Writing 33 Lost:
Fact and Fiction: Walking the Line
Fact and Fiction: Walking the Line
One of the questions I’ve wrestled with more than anything while writing 33 Lost is this:
How tightly must a playwright cling to documented history—and when is it not only acceptable, but necessary, to depart from it?
Writing historical theatre is a balancing act. On one hand, we owe respect to the real people whose lives and deaths shaped the events being dramatized. On the other, a play is not a museum exhibit. It must breathe. It must feel urgent. It must invite an audience to experience rather than observe. Historical records can provide the skeleton of the story—but theatre supplies the muscle and the beating heart.
Much of 33 Lost is grounded firmly in primary sources. Many of the characters in the play were real people—surfmen like Oscar Wicklund and Alfred Rimer, tugboat captains like Ed Parsons, and survivors like Fred Peters. Their words exist in the public record. But history rarely records fear. It rarely records guilt. It rarely records the split-second decision that might haunt someone forever.
This is where drama begins.
Pictured: Captain Johnstone Quinan, middle row, second from left
The Necessary Leap Beyond Facts
Two central figures in the play represent this blend of history and imagination.
The first is Captain Jack Quinn, the inspector from the U.S. Life-Saving Service headquarters who conducts the inquiry after the disaster. In the historical record this was Captain Johnstone Hamilton Quinan, who had commanded the US Revenue Cutters Seminole and Tahoma before becoming an inspector.
I created Quinn rather than use Quinan because the historical record on Quinan is extremely thin, providing almost no information about his personal life, relationships, or internal motivations beyond his service appointments. To give the play the dramatic arc it required—an inspector wrestling with survivor's guilt, a debt to Wicklund, and a crisis of faith in his work—I needed to invent a backstory that had no historical basis and would have been inappropriate to attribute to a real person with living descendants.
By changing the name from Quinan to Quinn, I am signaling to audiences that this character, while inspired by the historical inspector, is a dramatic creation whose personal struggles and secrets are entirely fictional. This approach allowed me complete creative freedom to craft the transformation the story needed while still honoring the fact that a real investigation took place.

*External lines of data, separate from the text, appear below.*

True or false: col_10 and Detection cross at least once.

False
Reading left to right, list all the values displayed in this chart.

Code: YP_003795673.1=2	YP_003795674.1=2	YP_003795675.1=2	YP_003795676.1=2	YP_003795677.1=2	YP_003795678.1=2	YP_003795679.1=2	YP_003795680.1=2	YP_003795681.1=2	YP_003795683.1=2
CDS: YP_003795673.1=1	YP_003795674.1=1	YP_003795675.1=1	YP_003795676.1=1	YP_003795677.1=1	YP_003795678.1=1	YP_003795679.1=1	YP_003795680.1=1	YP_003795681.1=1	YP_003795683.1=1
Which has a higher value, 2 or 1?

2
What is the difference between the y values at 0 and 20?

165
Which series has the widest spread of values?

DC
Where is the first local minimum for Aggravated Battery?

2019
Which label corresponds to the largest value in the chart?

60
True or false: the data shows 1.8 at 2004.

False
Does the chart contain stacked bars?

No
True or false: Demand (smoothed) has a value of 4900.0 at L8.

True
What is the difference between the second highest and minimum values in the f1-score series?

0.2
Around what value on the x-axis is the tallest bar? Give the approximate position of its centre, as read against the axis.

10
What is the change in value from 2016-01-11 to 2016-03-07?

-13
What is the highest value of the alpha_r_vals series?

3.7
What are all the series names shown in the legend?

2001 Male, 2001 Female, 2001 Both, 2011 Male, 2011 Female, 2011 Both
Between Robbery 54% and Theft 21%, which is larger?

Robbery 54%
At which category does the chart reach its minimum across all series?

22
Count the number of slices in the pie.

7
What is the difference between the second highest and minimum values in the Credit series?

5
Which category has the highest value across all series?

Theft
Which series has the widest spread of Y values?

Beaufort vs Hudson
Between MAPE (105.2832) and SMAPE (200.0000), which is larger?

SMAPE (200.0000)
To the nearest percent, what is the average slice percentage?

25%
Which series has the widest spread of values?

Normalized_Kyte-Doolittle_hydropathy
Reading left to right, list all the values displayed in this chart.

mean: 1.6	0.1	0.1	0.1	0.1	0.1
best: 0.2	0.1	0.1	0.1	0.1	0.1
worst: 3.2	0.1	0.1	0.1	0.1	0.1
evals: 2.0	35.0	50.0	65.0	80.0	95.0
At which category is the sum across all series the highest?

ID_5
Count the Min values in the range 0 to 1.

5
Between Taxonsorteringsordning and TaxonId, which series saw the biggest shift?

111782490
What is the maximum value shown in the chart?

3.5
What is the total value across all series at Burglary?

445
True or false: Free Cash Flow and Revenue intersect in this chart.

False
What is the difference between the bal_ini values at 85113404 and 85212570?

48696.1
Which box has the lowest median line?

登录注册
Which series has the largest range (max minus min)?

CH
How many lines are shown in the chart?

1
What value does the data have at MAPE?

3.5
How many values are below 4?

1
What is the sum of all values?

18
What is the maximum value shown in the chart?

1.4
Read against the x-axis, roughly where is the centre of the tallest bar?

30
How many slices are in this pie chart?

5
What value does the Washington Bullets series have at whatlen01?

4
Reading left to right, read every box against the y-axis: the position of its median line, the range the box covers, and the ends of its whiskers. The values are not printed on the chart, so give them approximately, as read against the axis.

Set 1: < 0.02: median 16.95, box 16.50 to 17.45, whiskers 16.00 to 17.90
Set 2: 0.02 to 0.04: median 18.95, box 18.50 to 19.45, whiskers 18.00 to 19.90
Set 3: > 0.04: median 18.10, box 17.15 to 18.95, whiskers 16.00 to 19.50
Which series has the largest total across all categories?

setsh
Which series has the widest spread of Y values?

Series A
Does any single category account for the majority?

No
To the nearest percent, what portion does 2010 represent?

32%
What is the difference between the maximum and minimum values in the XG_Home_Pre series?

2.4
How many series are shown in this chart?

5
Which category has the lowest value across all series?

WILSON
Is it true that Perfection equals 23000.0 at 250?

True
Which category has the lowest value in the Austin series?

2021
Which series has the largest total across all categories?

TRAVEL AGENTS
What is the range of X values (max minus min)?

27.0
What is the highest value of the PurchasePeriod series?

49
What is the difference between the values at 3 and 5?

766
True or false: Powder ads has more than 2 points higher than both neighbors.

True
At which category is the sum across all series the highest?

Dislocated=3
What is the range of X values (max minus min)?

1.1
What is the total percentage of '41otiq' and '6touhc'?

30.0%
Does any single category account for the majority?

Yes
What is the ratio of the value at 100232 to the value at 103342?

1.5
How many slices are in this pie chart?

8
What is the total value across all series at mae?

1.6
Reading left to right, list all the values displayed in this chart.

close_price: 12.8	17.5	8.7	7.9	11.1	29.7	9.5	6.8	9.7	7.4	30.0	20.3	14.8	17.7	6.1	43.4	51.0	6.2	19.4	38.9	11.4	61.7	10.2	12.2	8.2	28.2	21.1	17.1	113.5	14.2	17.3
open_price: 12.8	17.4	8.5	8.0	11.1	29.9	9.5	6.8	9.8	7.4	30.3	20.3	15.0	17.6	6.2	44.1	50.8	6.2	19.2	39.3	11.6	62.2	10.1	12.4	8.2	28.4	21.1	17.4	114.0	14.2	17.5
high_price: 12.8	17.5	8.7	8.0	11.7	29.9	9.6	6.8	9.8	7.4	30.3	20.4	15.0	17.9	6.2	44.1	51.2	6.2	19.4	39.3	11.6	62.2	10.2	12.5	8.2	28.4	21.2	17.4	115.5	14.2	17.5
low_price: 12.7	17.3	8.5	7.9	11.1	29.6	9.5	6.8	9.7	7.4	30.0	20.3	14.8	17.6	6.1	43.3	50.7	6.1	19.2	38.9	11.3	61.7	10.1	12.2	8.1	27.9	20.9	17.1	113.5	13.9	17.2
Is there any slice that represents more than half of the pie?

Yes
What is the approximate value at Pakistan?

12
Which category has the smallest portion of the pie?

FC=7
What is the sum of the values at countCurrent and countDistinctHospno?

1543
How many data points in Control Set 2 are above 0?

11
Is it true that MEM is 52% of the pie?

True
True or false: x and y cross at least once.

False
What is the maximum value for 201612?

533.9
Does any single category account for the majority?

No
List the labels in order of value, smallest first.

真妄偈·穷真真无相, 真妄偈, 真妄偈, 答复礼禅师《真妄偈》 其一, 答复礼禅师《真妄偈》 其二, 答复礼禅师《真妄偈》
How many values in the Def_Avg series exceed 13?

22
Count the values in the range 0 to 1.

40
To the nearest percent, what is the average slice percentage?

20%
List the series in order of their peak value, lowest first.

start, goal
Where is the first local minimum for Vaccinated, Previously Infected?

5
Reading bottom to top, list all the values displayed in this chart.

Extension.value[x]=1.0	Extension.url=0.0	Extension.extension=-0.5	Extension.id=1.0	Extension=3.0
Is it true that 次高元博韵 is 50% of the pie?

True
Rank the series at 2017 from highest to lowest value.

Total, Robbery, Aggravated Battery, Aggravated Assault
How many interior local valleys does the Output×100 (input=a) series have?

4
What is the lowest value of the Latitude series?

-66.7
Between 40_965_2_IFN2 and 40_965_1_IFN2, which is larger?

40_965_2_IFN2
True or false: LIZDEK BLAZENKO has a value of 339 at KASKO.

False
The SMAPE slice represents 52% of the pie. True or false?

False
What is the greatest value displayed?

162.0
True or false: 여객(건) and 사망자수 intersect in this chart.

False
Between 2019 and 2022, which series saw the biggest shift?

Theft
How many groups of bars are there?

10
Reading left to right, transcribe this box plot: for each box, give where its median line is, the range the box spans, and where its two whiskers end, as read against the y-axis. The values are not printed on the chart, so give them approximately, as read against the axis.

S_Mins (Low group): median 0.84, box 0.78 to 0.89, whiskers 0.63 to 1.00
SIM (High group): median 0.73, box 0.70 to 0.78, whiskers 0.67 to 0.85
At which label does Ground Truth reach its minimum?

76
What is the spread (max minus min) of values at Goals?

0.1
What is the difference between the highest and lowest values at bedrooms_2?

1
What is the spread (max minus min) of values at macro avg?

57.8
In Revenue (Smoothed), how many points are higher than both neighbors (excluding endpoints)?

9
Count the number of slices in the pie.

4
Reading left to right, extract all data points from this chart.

The second fictional character is Alexandra Vance, a representative from Associated Oil whose husband's ship was lost at sea for unknown reason. Because of this loss, Alexandra grapples with grief and demand for accountability. Historically, it is almost certain that any corporate representative present in 1913 would not have been a woman. Miss Vance is entirely invented.
So why include her?
Vance gives voice to those who lost someone and wanted answers. She is an emotional counterweight to Quinan’s procedural objectivity. Her presence forces conflict, forces urgency, and forces the audience to feel the stakes rather than observe them.
The Truth Beneath the Facts
Plays built on history walk a tightrope. If fiction overwhelms fact, the story becomes fantasy; if fact overwhelms fiction, the stage becomes a lecture hall. Historical drama must aim for something more complex: emotional truth. If sticking strictly to provable facts means ignoring the lived experience of the people trapped in those moments—then theatrical truth demands we venture into the unknown.
So we imagine:
the conversations unrecorded,
the doubts no one admitted aloud,
the choices made in panic or hope,
the unspoken courage or the quiet guilt.
So is it ever acceptable to take liberties with history?
Yes—when it illuminates something the record cannot.
Yes—when it serves the emotional truth of the event.
Yes—when it prevents the past from becoming flat and distant.
The goal is not perfect accuracy. The goal is honesty—to honor the people involved by acknowledging their humanity, not enshrining them as static names on a page. 33 Lost is not a documentary. It is a human story inside a historical frame. My hope is that the play honors the real men who fought a losing battle with the sea—not by turning them into legends, but by letting them be fully, painfully human.
More soon as the play continues to take shape.